= Friendship and Freedom =

American gay-interest newsletter

Friendship and Freedom, published from 1924 to 1925, was a short-lived American gay-interest newsletter published by the Chicago-based Society for Human Rights (SHR), the first recognized homosexual rights organization in the United States. Henry Gerber, founder of the Society for Human Rights, started publishing the newsletter using his personal typewriter. The purpose of the newsletter was to act as a forum of discussion among gay men. The first issue of the newsletter was published in 1924, and a total of only two issues were published. Friendship and Freedom was the first known gay-interest periodical in the United States. This periodical, along with Jim Kepner's Gay Fan and Lisa Ben's Vice Versa, is described by author of LGBT-issues James Thomas Sears as "amateurish". The title of the magazine, Friendship and Freedom, was directly translated from a 1920s German gay magazine, Freundschaft und Freiheit.

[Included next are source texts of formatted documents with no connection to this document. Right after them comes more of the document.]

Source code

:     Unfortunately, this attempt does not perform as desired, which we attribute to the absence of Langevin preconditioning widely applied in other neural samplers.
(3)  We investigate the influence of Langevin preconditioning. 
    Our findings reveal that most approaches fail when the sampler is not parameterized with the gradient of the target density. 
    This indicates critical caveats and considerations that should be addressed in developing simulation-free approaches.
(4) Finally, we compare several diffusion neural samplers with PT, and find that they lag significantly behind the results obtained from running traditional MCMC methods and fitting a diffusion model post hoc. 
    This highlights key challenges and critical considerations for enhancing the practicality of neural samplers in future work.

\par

In the 1920s, the United States was less accepting of LGBT people compared to contemporaneous Germany, where many gay rights organization flourished during this period. As a result, Gerber's room in a boardinghouse was raided by the Chicago Police Department in July 1925, and everything associated with the publication of the newsletter, including Gerber's typewriter and his personal diaries, were seized. Gerber was thrown into jail for three days and the news of his arrest was published in the contemporary press with the headlines, "Strange Sex Cult Exposed." All copies of Friendship and Freedom that were not in circulation were seized by the police and destroyed.

No known copy of Friendship and Freedom survives today. Despite lack of any existing copy, the existence of this publication was verified by American LGBT historian Jonathan Ned Katz through a photograph published by sexologist and LGBT-rights advocate Magnus Hirschfeld in 1927 depicting homosexual publications, among them Friendship and Freedom.